WORK ORDER:
Without any pictures, output the records exactly as they are.

EXTRACTED RECORDS:

********************

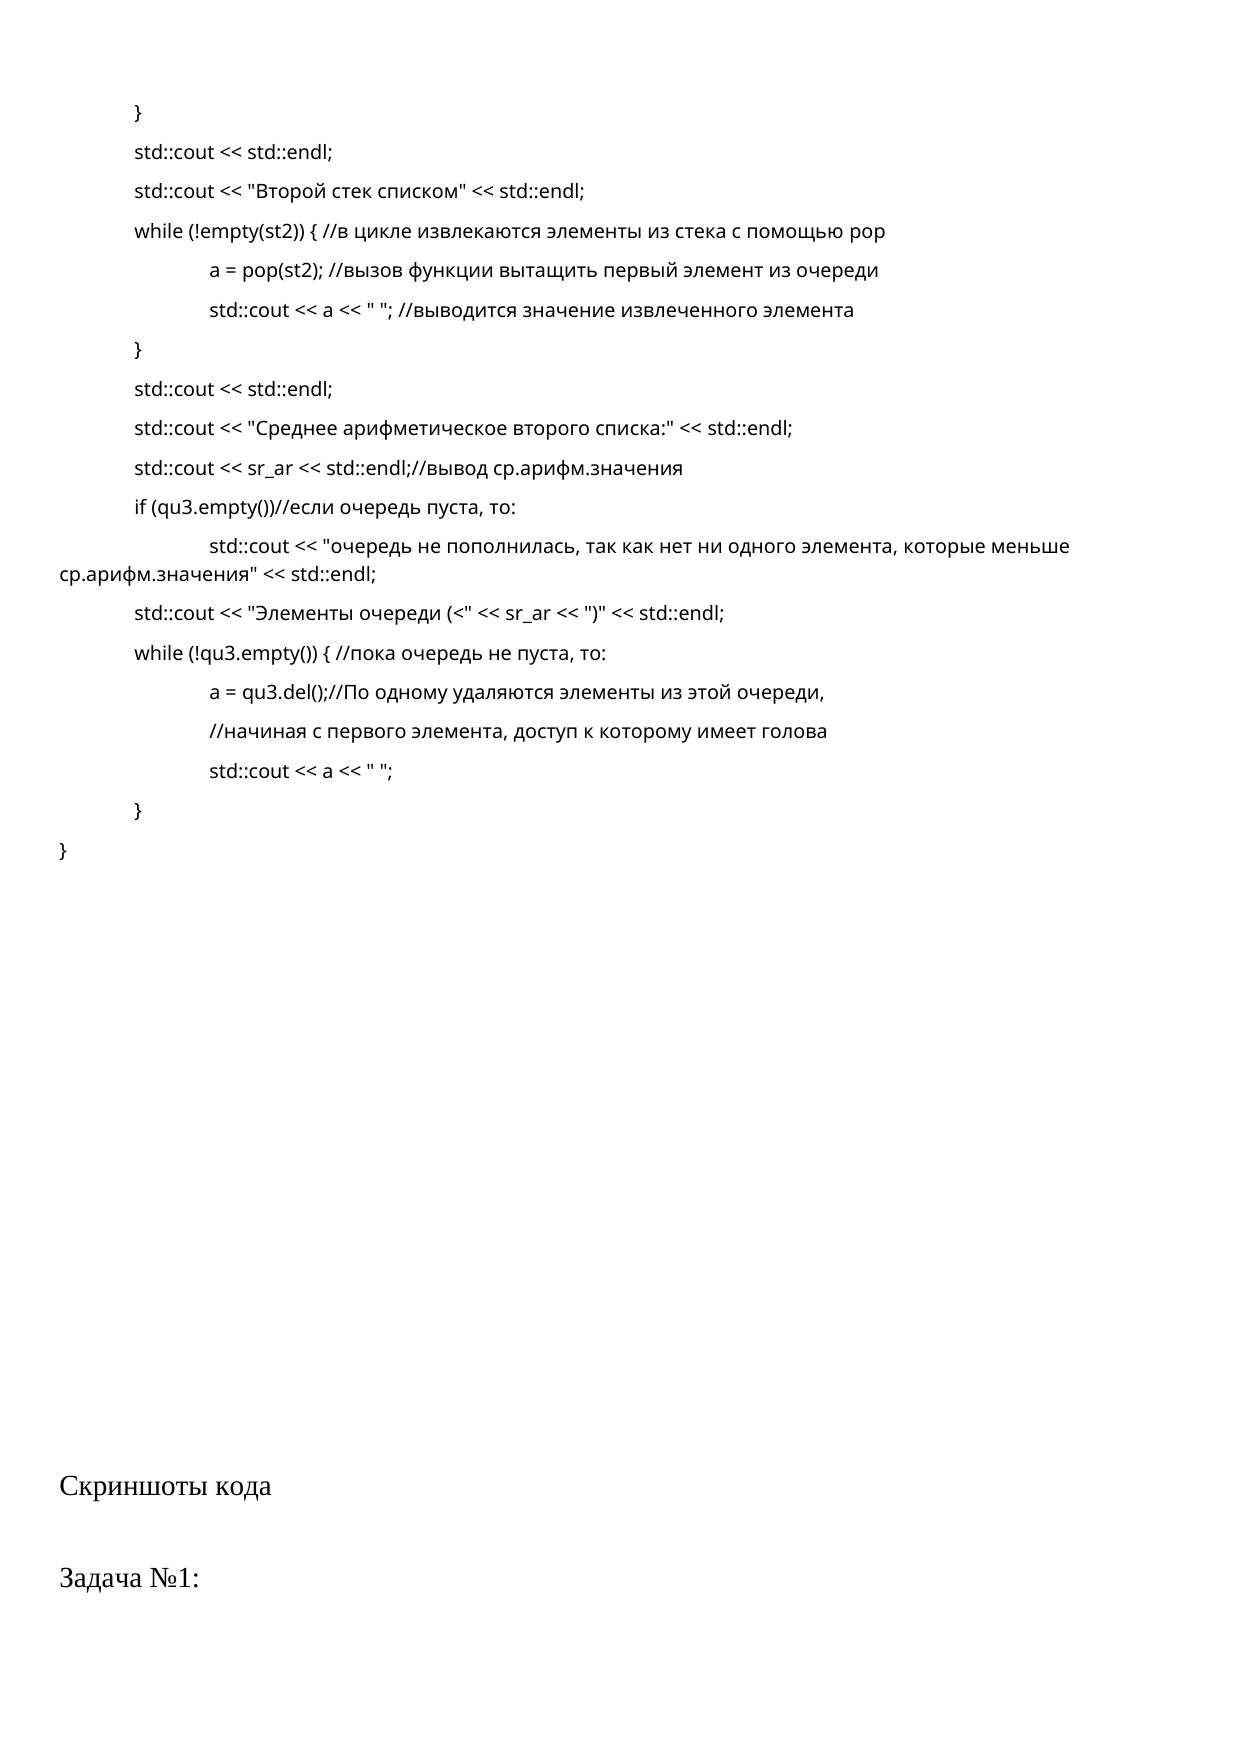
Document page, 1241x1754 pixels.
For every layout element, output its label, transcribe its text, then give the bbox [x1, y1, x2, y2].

text std::cout << std::endl; [59, 138, 1181, 165]
text while (!empty(st2)) { //в цикле извлекаются элементы из стека с помощью pop [59, 217, 1181, 244]
text std::cout << "очередь не пополнилась, так как нет ни одного элемента, которые меньше ср.арифм.значения" << std::endl; [59, 533, 1181, 587]
text std::cout << a << " "; //выводится значение извлеченного элемента [59, 296, 1181, 323]
text Задача №1: [59, 1560, 1181, 1593]
text } [59, 98, 1181, 126]
text Скриншоты кода [59, 1468, 1181, 1501]
text a = qu3.del();//По одному удаляются элементы из этой очереди, [59, 678, 1181, 705]
text std::cout << std::endl; [59, 375, 1181, 402]
text if (qu3.empty())//если очередь пуста, то: [59, 493, 1181, 520]
text //начиная с первого элемента, доступ к которому имеет голова [59, 718, 1181, 745]
text a = pop(st2); //вызов функции вытащить первый элемент из очереди [59, 256, 1181, 283]
text std::cout << a << " "; [59, 757, 1181, 784]
text } [59, 797, 1181, 824]
text std::cout << "Среднее арифметическое второго списка:" << std::endl; [59, 414, 1181, 441]
text std::cout << "Второй стек списком" << std::endl; [59, 177, 1181, 204]
text } [59, 836, 1181, 863]
text } [59, 335, 1181, 362]
text std::cout << sr_ar << std::endl;//вывод ср.арифм.значения [59, 454, 1181, 481]
text while (!qu3.empty()) { //пока очередь не пуста, то: [59, 639, 1181, 666]
text std::cout << "Элементы очереди (<" << sr_ar << ")" << std::endl; [59, 599, 1181, 626]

********************

ANSWER AREA:
Document page, 1241x1754 pixels.
For every layout element, output its label, transcribe its text, then give the bbox [x1, y1, x2, y2].

text std::cout << std::endl; [59, 138, 1181, 165]
text while (!empty(st2)) { //в цикле извлекаются элементы из стека с помощью pop [59, 217, 1181, 244]
text std::cout << "очередь не пополнилась, так как нет ни одного элемента, которые меньше ср.арифм.значения" << std::endl; [59, 533, 1181, 587]
text std::cout << a << " "; //выводится значение извлеченного элемента [59, 296, 1181, 323]
text Задача №1: [59, 1560, 1181, 1593]
text } [59, 98, 1181, 126]
text Скриншоты кода [59, 1468, 1181, 1501]
text a = qu3.del();//По одному удаляются элементы из этой очереди, [59, 678, 1181, 705]
text std::cout << std::endl; [59, 375, 1181, 402]
text if (qu3.empty())//если очередь пуста, то: [59, 493, 1181, 520]
text //начиная с первого элемента, доступ к которому имеет голова [59, 718, 1181, 745]
text a = pop(st2); //вызов функции вытащить первый элемент из очереди [59, 256, 1181, 283]
text std::cout << a << " "; [59, 757, 1181, 784]
text } [59, 797, 1181, 824]
text std::cout << "Среднее арифметическое второго списка:" << std::endl; [59, 414, 1181, 441]
text std::cout << "Второй стек списком" << std::endl; [59, 177, 1181, 204]
text } [59, 836, 1181, 863]
text } [59, 335, 1181, 362]
text std::cout << sr_ar << std::endl;//вывод ср.арифм.значения [59, 454, 1181, 481]
text while (!qu3.empty()) { //пока очередь не пуста, то: [59, 639, 1181, 666]
text std::cout << "Элементы очереди (<" << sr_ar << ")" << std::endl; [59, 599, 1181, 626]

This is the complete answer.